Led by former House Speaker Bill Howell and Sen. Tommy Norment, the GOP claimed that expanding Medicaid to nearly 400,000 people would be too expensive and would blow out state funding.

This skinflint approach was finally put to rest after Democrat Ralph Northam became governor in 2018, foreshadowing a Democratic sweep of the General Assembly in elections last year.

Thank God the Democrats prevailed.

Virginia’s formerly robust economy has been shattered by the COVID 19 pandemic. Last week, some 110,000 Virginians filed for unemployment support. It was 46,277 the week before.

Who covers them is an open question but many would qualify for Medicaid. Expansion has boosted lower-income Virginians so that they may be able to better ride out the pandemic.

According to Nashville public radio station WPLN, a recent study in Health Affairs supports expansion .

“What researchers from Vanderbilt University School of Medicine and Harvard Medical School found is that people in southern states that expanded Medicaid – like Arkansas, Virginia and Louisiana – are experiencing slower declines in physical health but also in mental health. The benefits are so notable among a historically vulnerable group that the authors say that expansion could substantially boost a state’s overall health ranking.”

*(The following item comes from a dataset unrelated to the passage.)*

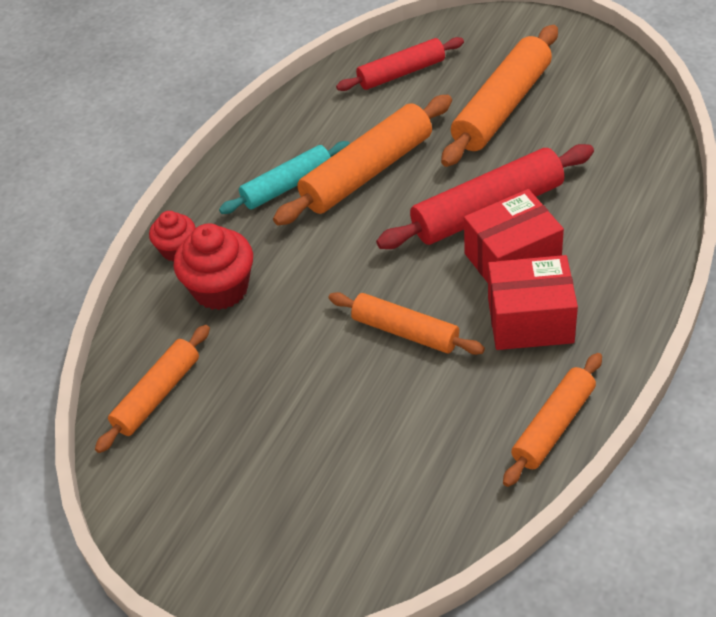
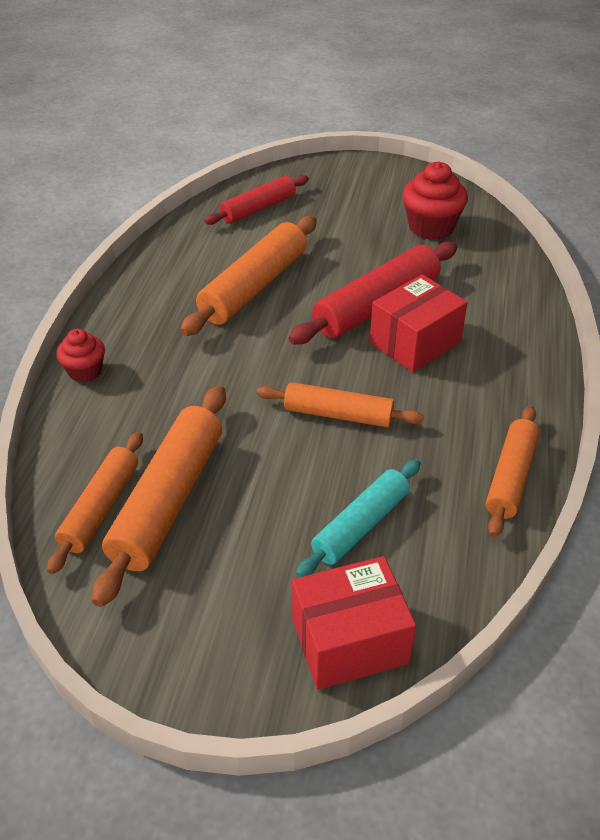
camera: 20 degrees left, 5 degrees down
(221, 289) = (141, 401): red cupcake -> red cupcake (431, 227)
(287, 186) = (181, 305): turquoise rolling pin -> turquoise rolling pin (360, 525)
(502, 107) = (358, 226): orange rolling pin -> orange rolling pin (168, 500)
(530, 321) = (452, 390): red box -> red box (349, 641)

The report continues: “The lead author of the study, Vanderbilt health policy professor John Graves, says the findings could influence debates in state legislatures still considering expansion.

“Health care policy experts and physicians have suspected this for a while but with our study, we now have the actual evidence showing that non-expanding Southern states could materially improve population health if they accept expansion funds,” Graves says.

It is fortuitous that the Howell’s and Norment’s of this state, along with a number of notable Bacon’s Rebellion commenters, failed to keep block Medicaid expansion.

Besides their bogus “it will cost too much argument,” their resistance was rooted in a Pavlov dog-like opposition to anything that former President Barack Obama tried to do.

They made the useful but somewhat flawed Obamacare plan a kind of right-wing touchstone.

Their ideas don’t have legs. COVID 19 is changing attitudes towards healthcare. When the pandemic ends, that will translate into more modern policies for healthcare. There is nothing the conservatives can do about it.